AAs the Chinese language decentralized finance (DeFi) platform Poly Community shared two hours in the past, the hacker has already returned virtually $260 million worth of stolen cryptocurrency.
In whole, the attacker has transferred again $256 million Binance Sensible Chain (BSC) tokens, $3.3 million in Ethereum tokens, and $1 million in USD Coin (USDC) on the Polygon community.
To ship again all of the stolen funds, the hacker nonetheless has to return one other $269 million on Ethereum and $84 million on Polygon.

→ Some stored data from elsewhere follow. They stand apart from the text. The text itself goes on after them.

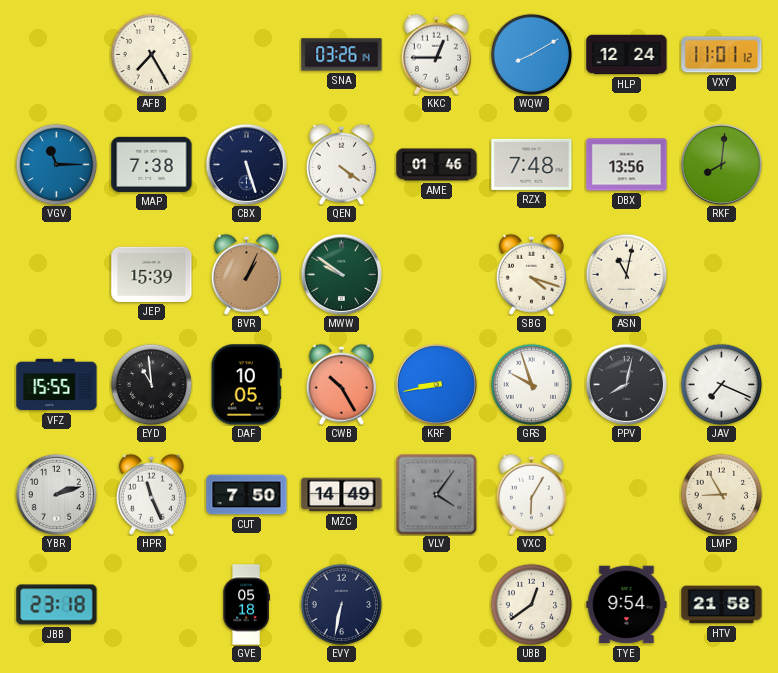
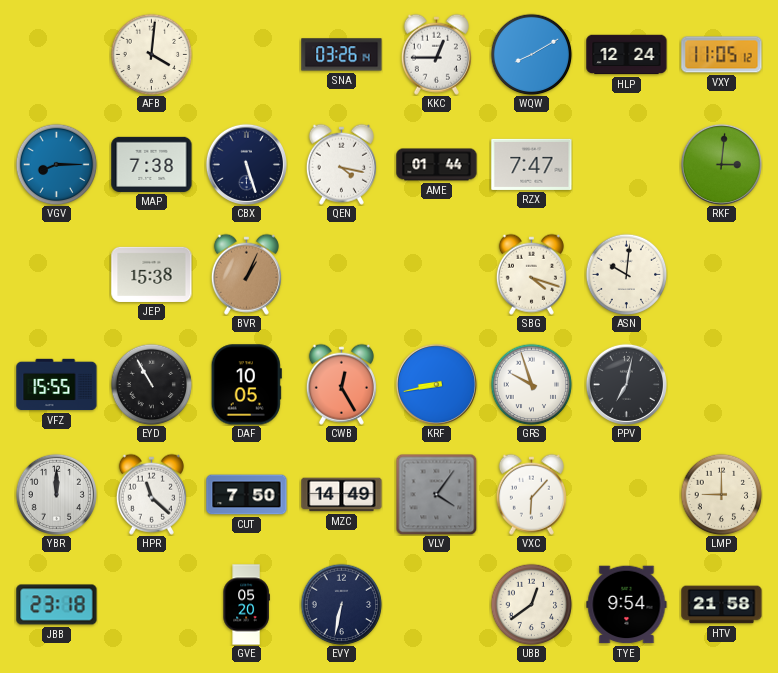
AFB: 7:25 -> 4:01
VXY: 11:01 -> 11:05
VGV: 11:15 -> 8:15
QEN: 4:21 -> 4:17
AME: 01:46 -> 01:44
RZX: 7:48 -> 7:47
DBX: 13:56 -> none
RKF: 8:01 -> 3:01
JEP: 15:39 -> 15:38
MWW: 9:51 -> none
ASN: 11:02 -> 10:01
EYD: 10:59 -> 10:55
CWB: 10:25 -> 12:25
PPV: 8:02 -> 7:02
JAV: 7:19 -> none
YBR: 2:12 -> 12:00
HPR: 11:26 -> 11:22
VXC: 6:05 -> 6:07
LMP: 8:55 -> 9:00
GVE: 05:18 -> 05:20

Motives behind returning the stolen belongings unknown
The menace actor explained the motivation for the hack by embedding Q&A messages in transactions (as Elliptic Chief Scientist and Co-founder Tom Robinson discovered), the motives behind their determination to provide again the stolen cryptocurrency aren’t but recognized.

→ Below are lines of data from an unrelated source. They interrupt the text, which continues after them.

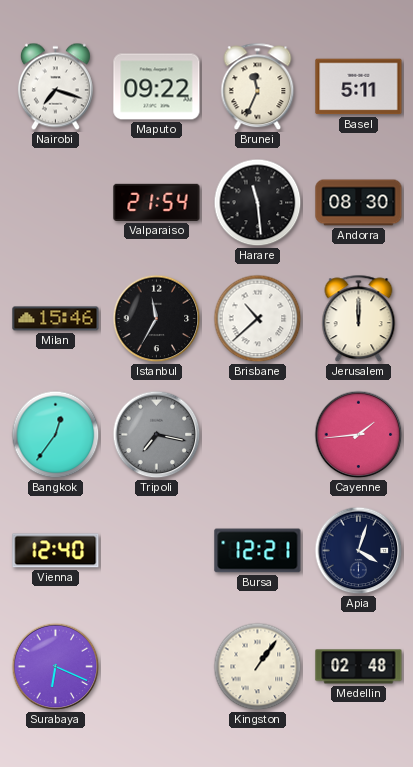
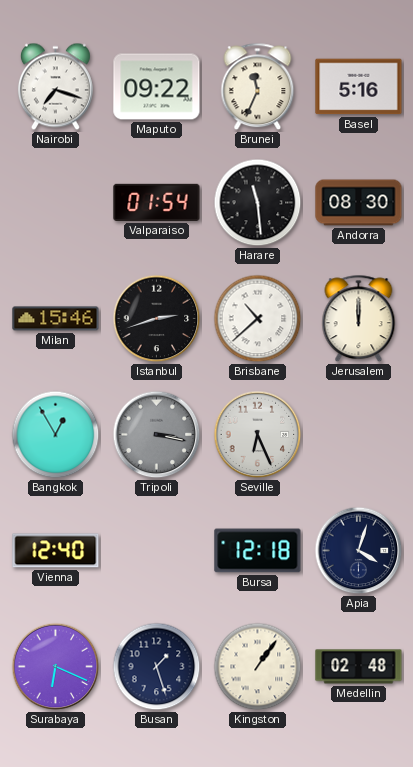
Basel: 5:11 -> 5:16
Valparaiso: 21:54 -> 01:54
Istanbul: 11:35 -> 2:42
Bangkok: 12:36 -> 12:55
Tripoli: 7:17 -> 3:17
Seville: none -> 6:26
Cayenne: 1:44 -> none
Bursa: 12:21 -> 12:18
Busan: none -> 1:27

Nonetheless, it may have been prompted by blockchain safety agency SlowMist’s claims that it traced the attacker’s e mail tackle, IP tackle, and machine fingerprint.

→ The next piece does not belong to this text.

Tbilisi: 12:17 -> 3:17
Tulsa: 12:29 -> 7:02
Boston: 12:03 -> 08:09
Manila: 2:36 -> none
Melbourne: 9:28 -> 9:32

SlowMist additionally found that the belongings used to fund the assault have been Monero (XMR) exchanged to BNB, ETH, MATIC, and different tokens.
In a bizarre twist of occasions, Poly Community additionally urged the hacker to return the cryptocurrency stolen from “1000’s of crypto neighborhood members” to keep away from touchdown on law enforcement’s radar.
— Poly Community (@PolyNetwork2) August 10, 2021
The most important cryptocurrency hack ever
Following a preliminary investigation of the assault, Poly Community said the menace actor exploited a vulnerability between contract calls which allowed them to realize possession of funds and switch them to attacker-controlled wallets:
“This assault is especially as a result of the keeper of the EthCrossChainData contract will be modified by the EthCrossChainManager contract, and the verifyHeaderAndExecuteTx operate of the EthCrossChainManager contract can execute the information handed in by the person by means of the _executeCrossChainTx operate,” SlowMist additional explained.
“Subsequently, the attacker makes use of this operate to go in rigorously constructed information to switch the keeper of the EthCrossChainData contract.”
After Poly Community disclosed the assault, Binance CEO Changpeng Zhao said the corporate was coordinating with safety companions to remediate the scenario.